_Instruction 1_. Decide whether each statement agrees with the passage on Christianity and Islam, answering yes or no and quoting the words from the passage that settle it. (a) The passage calls the questions about a common "sign" primarily questions of fact. (b) The passage says the Quran engages the Christians in discussion from chapter to chapter. (c) The passage says the speech between the two faiths so far has been a dialogue.
_Instruction 2_. Please state who the passage on Christianity and Islam names as the common center between Christians and Muslims.
_Instruction 3_. Translate this sentence from the passage on Christianity and Islam into Spanish: "Each has something to say to the other."

_Document extract_.
-- -- --
With this introduction we turn to the particular issue of Christianity and Islam, how they constitute a dialogical whole, how their differences and what they share are essential to their dialogical authenticity.

 

Is there any common “sign” between Christianity and Islam? Would Christians and Muslims become “friends”? Would their souls “Mingle”?

 

These are not primarily questions of fact, event, or probability. These are methodological questions. They are not intended to explore the where of the “sign,” the when of the “friendship,” and the what of the “mingling.” They are intended to create dialogical consciousness in both Christianity and Islam, and to enable one to feel the dialogical bond between them. No other two faiths on this planet share so much of the other. Each has a viewpoint for the other, not an external viewpoint, but one which is internal to their creeds and claims. Each has something to say to the other. The misfortune is that their speech so far has been a monologue. It was not intended thus.

 

The kind of relationship laid down in the Quran between Christians and Muslims is fundamentally a dialogical relationship. From chapter to chapter the Quran engages the Christians in discussion, and all the time insists that Jesus is an integral part of the Muslim faith. The Quran thus involves Christians in the new faith of Islam, and reminds Muslims that Christians have a special relationship with them. The real dialogue between religions was, however, started by the Quran. Its recognition of the People of the Book-the believers in God spread all over the earth, the Sabeans and the Jews-was a dialogical recognition. In all such Quranic discourses it is difficult to miss the deep feeling of Christianity and Islam being present to each other. One is aware of the other’s presence. One is aware of strong disagreements. One is aware of deep sharing. What else could signify this deep sharing more than the fact that Jesus is the common center between Christians and Muslims? He is the word, speech, meaning, and occasion of the dialogical relationship between them. He is the common “Sign.”
-- -- --
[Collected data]
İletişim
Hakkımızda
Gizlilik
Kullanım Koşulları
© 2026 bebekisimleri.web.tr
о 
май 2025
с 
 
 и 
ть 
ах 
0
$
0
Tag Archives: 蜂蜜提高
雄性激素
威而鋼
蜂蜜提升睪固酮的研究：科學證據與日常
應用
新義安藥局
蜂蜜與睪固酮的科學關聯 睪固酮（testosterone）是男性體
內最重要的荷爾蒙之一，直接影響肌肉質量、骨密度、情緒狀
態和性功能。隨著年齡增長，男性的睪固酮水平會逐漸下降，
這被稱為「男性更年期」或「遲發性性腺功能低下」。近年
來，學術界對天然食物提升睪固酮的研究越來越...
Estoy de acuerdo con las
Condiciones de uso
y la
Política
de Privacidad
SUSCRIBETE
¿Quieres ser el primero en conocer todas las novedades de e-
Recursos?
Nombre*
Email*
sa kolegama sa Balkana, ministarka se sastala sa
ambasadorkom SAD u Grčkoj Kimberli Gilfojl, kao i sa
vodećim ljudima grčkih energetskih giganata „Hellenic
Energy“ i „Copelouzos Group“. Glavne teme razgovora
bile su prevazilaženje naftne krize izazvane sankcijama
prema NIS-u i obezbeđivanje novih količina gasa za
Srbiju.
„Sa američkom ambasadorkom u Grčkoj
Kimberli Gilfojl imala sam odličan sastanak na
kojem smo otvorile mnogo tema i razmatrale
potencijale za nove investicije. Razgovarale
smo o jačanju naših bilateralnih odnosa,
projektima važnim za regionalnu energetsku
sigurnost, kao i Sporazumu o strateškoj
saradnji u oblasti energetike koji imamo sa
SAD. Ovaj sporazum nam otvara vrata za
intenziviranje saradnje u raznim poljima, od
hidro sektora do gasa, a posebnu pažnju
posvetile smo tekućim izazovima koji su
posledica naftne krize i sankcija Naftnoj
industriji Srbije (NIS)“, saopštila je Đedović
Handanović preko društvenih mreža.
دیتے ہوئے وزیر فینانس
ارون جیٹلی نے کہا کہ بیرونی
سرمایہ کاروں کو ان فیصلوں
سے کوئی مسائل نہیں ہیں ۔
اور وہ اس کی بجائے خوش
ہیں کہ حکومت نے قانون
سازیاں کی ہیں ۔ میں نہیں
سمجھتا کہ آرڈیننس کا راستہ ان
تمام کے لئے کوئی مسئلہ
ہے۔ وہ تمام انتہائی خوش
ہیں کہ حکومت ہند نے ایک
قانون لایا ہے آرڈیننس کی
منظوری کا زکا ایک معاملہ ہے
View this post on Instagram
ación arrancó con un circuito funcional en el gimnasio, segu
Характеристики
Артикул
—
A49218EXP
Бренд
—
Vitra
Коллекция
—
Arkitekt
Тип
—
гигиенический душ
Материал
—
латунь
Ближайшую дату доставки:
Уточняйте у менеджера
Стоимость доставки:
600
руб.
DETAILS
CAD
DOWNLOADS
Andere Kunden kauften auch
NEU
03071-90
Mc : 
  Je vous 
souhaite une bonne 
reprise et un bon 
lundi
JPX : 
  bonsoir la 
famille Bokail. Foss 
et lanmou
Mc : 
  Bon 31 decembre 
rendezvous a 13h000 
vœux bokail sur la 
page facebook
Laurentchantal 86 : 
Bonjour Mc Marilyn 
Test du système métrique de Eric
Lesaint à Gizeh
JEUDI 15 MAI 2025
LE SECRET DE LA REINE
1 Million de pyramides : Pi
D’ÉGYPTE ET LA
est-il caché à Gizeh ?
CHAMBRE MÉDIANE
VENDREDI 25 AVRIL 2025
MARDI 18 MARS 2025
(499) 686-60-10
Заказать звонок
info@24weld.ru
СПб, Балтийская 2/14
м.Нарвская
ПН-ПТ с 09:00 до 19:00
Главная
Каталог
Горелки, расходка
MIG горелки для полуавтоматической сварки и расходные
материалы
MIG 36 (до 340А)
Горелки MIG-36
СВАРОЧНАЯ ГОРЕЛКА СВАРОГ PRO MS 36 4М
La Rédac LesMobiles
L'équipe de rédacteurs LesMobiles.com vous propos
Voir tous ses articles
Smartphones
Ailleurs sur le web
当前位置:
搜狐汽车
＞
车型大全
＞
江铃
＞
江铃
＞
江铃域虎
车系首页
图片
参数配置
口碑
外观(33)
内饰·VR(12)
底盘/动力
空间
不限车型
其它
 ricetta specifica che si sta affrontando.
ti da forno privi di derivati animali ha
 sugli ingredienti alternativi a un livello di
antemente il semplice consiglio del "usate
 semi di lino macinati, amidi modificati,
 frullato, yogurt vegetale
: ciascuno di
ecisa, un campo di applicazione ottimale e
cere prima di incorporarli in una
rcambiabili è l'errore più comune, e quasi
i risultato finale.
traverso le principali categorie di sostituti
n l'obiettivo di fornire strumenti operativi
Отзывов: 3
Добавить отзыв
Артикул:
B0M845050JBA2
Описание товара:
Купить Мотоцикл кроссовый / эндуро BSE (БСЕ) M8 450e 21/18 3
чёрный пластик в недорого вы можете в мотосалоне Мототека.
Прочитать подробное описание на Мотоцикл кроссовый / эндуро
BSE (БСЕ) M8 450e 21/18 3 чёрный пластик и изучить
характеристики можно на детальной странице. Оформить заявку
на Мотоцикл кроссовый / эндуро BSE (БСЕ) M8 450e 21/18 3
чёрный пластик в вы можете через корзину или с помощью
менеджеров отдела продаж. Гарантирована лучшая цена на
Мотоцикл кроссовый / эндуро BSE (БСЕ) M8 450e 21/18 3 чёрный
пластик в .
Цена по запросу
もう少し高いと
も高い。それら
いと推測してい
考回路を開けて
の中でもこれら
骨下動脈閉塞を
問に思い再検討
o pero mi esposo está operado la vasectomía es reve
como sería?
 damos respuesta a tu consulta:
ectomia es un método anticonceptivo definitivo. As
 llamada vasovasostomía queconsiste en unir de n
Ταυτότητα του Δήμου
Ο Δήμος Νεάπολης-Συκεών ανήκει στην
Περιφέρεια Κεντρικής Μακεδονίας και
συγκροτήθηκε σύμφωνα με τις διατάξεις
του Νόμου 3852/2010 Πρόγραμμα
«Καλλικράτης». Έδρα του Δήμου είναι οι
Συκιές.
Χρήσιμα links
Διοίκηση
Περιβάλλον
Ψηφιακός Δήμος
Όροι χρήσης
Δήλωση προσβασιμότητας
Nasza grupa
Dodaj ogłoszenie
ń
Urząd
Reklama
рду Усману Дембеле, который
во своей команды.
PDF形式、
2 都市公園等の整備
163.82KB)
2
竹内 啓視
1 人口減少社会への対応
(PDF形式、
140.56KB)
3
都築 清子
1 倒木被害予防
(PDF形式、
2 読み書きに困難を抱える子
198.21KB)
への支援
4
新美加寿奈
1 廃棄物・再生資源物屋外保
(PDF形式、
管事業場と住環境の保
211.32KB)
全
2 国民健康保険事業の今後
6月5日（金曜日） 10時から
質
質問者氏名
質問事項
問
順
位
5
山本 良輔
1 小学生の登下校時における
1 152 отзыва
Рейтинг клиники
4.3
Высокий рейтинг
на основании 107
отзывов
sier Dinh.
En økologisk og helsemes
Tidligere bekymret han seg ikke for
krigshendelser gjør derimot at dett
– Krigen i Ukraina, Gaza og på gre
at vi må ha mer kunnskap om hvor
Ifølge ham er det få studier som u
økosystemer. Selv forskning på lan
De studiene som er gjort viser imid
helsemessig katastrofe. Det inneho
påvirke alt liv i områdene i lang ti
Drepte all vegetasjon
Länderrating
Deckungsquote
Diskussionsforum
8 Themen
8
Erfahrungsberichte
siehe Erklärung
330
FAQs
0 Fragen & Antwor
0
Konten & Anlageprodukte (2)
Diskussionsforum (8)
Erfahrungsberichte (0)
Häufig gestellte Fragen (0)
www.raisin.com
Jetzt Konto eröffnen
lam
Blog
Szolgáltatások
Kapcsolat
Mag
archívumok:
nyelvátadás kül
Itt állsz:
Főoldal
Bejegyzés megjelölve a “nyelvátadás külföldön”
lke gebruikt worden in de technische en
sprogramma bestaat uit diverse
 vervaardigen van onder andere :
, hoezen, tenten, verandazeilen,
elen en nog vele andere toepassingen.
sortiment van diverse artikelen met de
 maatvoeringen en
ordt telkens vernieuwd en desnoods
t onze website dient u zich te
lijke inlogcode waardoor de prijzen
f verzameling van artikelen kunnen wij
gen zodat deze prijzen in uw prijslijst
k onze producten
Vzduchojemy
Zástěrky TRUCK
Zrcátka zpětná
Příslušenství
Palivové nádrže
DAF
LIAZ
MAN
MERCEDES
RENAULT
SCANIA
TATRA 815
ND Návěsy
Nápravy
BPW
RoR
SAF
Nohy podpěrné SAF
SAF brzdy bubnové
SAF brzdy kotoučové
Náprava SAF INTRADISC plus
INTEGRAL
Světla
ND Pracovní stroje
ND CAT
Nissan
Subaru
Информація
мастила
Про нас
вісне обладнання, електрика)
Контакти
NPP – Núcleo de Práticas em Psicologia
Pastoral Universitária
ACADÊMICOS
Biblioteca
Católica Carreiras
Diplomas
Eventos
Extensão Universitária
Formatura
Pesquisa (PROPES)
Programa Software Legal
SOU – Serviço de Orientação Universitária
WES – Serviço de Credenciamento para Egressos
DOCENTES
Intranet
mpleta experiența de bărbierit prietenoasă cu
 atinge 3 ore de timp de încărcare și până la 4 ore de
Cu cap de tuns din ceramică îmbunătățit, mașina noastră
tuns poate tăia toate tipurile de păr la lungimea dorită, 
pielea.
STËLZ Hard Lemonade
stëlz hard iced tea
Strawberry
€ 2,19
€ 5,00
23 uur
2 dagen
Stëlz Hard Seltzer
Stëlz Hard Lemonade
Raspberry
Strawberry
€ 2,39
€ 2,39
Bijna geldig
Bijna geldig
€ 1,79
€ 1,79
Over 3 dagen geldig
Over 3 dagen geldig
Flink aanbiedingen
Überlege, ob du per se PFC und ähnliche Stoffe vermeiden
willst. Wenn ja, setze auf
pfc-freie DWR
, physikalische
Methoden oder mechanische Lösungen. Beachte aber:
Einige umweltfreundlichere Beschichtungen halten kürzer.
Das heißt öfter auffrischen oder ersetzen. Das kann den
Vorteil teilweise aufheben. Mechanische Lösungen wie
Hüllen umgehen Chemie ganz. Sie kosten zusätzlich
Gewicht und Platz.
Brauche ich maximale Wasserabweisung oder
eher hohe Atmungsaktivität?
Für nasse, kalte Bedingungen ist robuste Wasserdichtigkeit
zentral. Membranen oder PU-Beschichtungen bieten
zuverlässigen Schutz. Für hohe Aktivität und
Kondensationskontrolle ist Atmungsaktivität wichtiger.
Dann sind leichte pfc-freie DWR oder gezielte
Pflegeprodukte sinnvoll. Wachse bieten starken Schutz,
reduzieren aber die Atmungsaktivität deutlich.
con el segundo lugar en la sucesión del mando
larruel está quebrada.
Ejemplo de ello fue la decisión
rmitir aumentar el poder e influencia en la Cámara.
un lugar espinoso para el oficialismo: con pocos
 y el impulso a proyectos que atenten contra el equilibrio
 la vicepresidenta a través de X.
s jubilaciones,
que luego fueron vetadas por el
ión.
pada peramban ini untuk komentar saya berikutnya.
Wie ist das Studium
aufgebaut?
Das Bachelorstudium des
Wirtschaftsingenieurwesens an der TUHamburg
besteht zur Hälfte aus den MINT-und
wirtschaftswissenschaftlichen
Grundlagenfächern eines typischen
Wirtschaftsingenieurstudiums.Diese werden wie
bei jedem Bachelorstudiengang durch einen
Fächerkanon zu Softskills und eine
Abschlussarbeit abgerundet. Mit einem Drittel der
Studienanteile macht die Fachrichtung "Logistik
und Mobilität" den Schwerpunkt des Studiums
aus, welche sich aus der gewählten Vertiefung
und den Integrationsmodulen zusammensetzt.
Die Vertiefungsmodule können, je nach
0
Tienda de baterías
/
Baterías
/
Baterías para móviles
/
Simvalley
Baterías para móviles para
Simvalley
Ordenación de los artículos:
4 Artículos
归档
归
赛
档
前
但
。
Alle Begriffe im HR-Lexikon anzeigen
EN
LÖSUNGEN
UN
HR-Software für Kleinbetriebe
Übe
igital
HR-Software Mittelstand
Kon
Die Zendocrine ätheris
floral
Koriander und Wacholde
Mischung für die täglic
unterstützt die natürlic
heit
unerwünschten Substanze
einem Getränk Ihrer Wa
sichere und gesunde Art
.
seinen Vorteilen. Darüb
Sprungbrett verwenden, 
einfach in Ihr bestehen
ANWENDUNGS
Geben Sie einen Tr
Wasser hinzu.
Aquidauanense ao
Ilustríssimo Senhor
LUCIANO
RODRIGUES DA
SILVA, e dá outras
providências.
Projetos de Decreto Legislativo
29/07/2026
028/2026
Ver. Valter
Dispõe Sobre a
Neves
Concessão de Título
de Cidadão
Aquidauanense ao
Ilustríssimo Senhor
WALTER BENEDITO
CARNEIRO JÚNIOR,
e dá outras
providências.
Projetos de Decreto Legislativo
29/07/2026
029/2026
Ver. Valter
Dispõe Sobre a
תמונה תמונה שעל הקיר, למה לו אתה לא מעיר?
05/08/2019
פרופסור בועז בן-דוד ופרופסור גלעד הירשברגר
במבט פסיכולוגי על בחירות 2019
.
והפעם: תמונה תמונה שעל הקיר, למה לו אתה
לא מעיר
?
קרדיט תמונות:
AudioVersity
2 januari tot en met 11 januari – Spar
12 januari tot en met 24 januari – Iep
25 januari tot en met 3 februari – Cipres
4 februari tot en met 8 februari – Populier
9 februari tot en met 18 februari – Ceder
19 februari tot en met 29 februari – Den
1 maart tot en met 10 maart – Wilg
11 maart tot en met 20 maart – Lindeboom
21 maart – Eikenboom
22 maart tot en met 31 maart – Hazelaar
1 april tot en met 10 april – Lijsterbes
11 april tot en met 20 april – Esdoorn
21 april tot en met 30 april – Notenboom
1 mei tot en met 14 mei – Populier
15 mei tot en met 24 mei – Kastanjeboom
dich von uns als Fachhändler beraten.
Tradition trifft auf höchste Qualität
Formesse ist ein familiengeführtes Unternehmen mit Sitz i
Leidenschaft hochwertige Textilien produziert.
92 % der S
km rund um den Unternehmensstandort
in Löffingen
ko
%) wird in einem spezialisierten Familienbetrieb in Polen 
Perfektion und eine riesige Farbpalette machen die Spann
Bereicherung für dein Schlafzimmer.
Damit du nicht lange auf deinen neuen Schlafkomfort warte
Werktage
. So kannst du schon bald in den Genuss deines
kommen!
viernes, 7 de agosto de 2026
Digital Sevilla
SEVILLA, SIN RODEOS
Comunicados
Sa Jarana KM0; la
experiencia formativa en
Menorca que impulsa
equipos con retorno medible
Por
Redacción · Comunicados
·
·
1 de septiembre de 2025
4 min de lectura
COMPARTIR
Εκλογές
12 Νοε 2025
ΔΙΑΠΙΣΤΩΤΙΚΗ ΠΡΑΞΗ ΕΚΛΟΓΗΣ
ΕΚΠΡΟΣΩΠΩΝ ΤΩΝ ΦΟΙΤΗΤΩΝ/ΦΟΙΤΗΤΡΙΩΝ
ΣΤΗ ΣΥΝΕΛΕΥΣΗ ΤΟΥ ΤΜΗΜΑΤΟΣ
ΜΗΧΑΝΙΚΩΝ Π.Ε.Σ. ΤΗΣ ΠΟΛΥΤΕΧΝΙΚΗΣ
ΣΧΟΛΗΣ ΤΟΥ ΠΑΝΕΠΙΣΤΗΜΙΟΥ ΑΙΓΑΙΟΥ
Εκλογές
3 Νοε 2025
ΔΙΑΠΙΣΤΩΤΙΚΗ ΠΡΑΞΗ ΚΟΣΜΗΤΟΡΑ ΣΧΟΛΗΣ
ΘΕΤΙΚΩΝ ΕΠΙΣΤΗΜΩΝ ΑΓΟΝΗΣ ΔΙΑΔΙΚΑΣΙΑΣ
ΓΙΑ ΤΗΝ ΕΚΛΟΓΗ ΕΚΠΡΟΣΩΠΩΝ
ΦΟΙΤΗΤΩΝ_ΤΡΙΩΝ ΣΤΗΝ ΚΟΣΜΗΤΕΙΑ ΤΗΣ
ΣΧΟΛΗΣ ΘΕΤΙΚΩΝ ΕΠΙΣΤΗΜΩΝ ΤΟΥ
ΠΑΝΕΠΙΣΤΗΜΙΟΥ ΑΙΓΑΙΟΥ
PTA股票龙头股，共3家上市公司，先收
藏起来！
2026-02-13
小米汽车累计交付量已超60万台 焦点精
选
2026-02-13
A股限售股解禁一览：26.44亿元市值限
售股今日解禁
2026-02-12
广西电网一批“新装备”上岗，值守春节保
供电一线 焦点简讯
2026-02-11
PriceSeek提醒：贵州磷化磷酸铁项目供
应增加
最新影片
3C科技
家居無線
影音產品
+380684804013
-- -- --
_Answer space 1_.
(a) No: "These are not primarily questions of fact, event, or probability."
(b) Yes: "From chapter to chapter the Quran engages the Christians in discussion"
(c) No: "The misfortune is that their speech so far has been a monologue."

_Answer space 2_. Jesus.

_Answer space 3_. Cada una tiene algo que decirle a la otra.